Transcribe the entries exactly; images are not part of the copy.

## ENTRIES SHOWN:
***
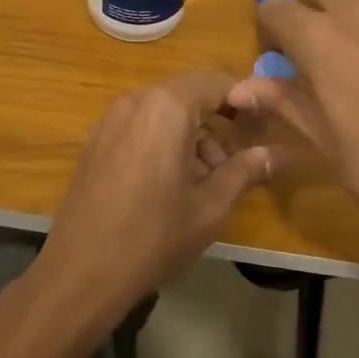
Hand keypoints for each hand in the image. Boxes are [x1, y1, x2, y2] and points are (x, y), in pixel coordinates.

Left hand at [32, 72, 276, 324]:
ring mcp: (109, 121)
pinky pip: (140, 127)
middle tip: (239, 159)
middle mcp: (135, 102)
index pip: (216, 82)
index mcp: (166, 108)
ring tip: (207, 181)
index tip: (265, 124)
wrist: (80, 274)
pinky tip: (172, 184)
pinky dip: (164, 141)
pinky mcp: (95, 142)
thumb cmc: (153, 237)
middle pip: (189, 95)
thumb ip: (245, 171)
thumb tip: (278, 154)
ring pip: (164, 112)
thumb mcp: (210, 207)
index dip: (245, 98)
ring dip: (192, 135)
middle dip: (218, 121)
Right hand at [227, 0, 358, 257]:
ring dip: (348, 12)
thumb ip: (286, 104)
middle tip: (306, 42)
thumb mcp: (329, 146)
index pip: (276, 8)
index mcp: (323, 40)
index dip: (266, 26)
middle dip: (304, 1)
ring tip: (357, 55)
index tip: (272, 53)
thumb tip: (240, 87)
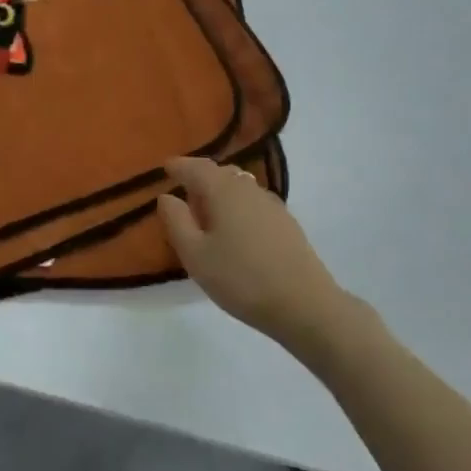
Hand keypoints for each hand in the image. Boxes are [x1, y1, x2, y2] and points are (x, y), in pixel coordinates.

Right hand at [157, 157, 348, 349]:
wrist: (304, 304)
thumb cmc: (241, 278)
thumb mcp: (195, 255)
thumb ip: (176, 221)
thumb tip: (167, 196)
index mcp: (224, 190)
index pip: (196, 167)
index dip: (179, 166)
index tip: (166, 167)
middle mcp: (249, 188)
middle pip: (221, 173)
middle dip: (200, 178)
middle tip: (184, 194)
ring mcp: (272, 204)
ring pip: (239, 187)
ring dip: (220, 193)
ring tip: (207, 214)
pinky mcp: (286, 223)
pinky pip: (253, 203)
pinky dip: (238, 206)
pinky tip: (235, 230)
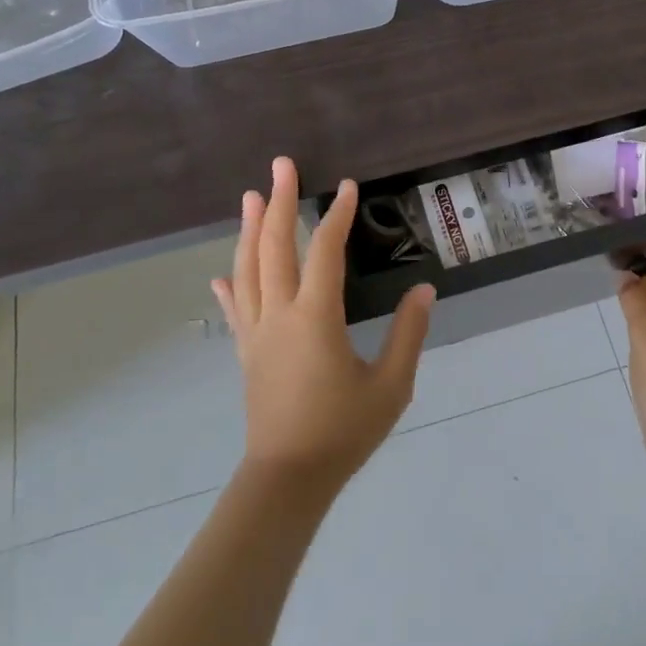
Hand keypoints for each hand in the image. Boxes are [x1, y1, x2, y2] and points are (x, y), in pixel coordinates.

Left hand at [212, 157, 434, 490]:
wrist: (288, 479)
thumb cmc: (343, 431)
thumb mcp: (391, 385)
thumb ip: (408, 333)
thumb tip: (424, 290)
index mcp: (315, 318)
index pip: (325, 253)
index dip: (336, 216)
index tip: (347, 187)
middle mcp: (279, 315)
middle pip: (275, 247)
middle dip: (279, 202)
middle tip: (281, 166)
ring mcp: (256, 333)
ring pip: (248, 270)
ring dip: (251, 231)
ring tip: (252, 198)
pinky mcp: (247, 354)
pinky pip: (235, 311)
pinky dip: (229, 287)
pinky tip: (221, 275)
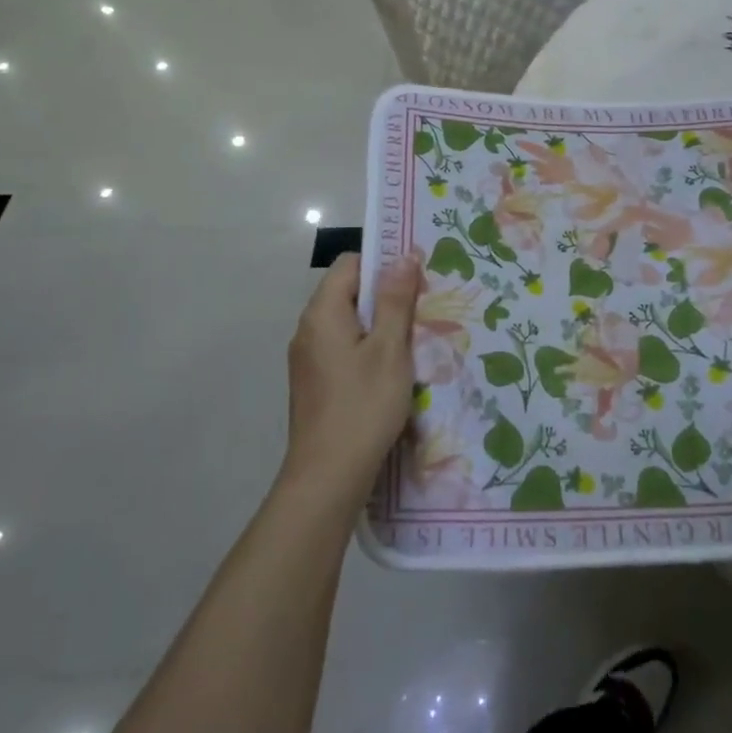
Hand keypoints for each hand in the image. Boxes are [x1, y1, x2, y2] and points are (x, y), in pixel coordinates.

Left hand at [282, 251, 421, 507]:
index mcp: (322, 313)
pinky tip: (391, 371)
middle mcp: (308, 329)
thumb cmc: (363, 406)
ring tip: (413, 341)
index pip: (351, 264)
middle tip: (423, 311)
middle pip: (349, 293)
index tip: (416, 280)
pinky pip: (343, 349)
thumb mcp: (389, 349)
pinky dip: (367, 350)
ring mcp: (308, 358)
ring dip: (379, 326)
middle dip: (386, 297)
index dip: (384, 264)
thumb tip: (403, 255)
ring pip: (348, 324)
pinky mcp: (313, 383)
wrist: (328, 477)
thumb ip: (395, 300)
***
## RESULT FOR THIS TASK:
Hand keypoints for each hand in the image. Boxes are [x1, y1, x2, y2] and points are (x, y), in pixel coordinates.

Left hand at [32, 72, 276, 324]:
ring mcp: (109, 121)
pinky pip: (140, 127)
middle tip: (239, 159)
middle mcp: (135, 102)
index pip: (216, 82)
index mcp: (166, 108)
ring tip: (207, 181)
index tip: (265, 124)
wrist: (80, 274)
pinky tip: (172, 184)
pinky dip: (164, 141)
pinky mcp: (95, 142)
thumb cmc: (153, 237)
middle pip: (189, 95)
thumb ip: (245, 171)
thumb tip: (278, 154)
ring pip: (164, 112)
thumb mcp: (210, 207)
index dip: (245, 98)
ring dip: (192, 135)
middle dip: (218, 121)
Right hand at [227, 0, 358, 257]:
ring dip: (348, 12)
thumb ip: (286, 104)
middle tip: (306, 42)
thumb mcp: (329, 146)
index pip: (276, 8)
index mcp: (323, 40)
index dip: (266, 26)
middle dip: (304, 1)
ring tip: (357, 55)
index tip: (272, 53)
thumb tip: (240, 87)
Hand keypoints for each hand in the image. Boxes are [x1, y1, x2, y2] and points are (x, y), in pixel coordinates.

Right hand at [157, 157, 348, 349]:
wrist: (304, 304)
thumb cmc: (241, 278)
thumb mcp: (195, 255)
thumb ip: (176, 221)
thumb tip: (167, 196)
index mcp: (224, 190)
index pip: (196, 167)
index dip: (179, 166)
index tip: (166, 167)
middle mcp: (249, 188)
middle pip: (221, 173)
middle dip: (200, 178)
middle tip: (184, 194)
ring mcp: (272, 204)
ring pip: (239, 187)
ring dip: (220, 193)
ring tip: (207, 214)
pinky mcp: (286, 223)
pinky pip: (253, 203)
pinky dip: (238, 206)
pinky tip: (235, 230)
Hand keypoints for each hand in the image. Boxes are [x1, y1, x2, y2] and points are (x, y), in pixel coordinates.

Left hand at [212, 157, 434, 490]:
wrist: (288, 479)
thumb cmc: (343, 431)
thumb mcp: (391, 385)
thumb ip: (408, 333)
thumb tip: (424, 290)
index mcp: (315, 318)
index pip: (325, 253)
index dip: (336, 216)
index tip: (347, 187)
middle mcp: (279, 315)
middle pip: (275, 247)
middle dip: (279, 202)
middle tip: (281, 166)
ring mcp: (256, 333)
ring pip: (248, 270)
ring dip: (251, 231)
ring tip: (252, 198)
pinky mcp: (247, 354)
pinky pip: (235, 311)
pinky dip: (229, 287)
pinky tip: (221, 275)
Hand keypoints for each hand in the image. Boxes are [x1, y1, x2, y2] and points are (x, y), in pixel coordinates.

Left hand at [282, 251, 421, 507]:
index mcp: (322, 313)
pinky tip: (391, 371)
middle mcp: (308, 329)
thumb cmc: (363, 406)
ring tip: (413, 341)
index pip: (351, 264)
middle tip: (423, 311)
middle pip: (349, 293)
index tip: (416, 280)
pinky pip: (343, 349)
thumb mcp: (389, 349)
pinky dip: (367, 350)
ring mcp: (308, 358)
ring dip: (379, 326)
middle dip: (386, 297)
index dip: (384, 264)
thumb tip: (403, 255)
ring pip: (348, 324)
pinky mcp: (313, 383)
wrist: (328, 477)
thumb ip: (395, 300)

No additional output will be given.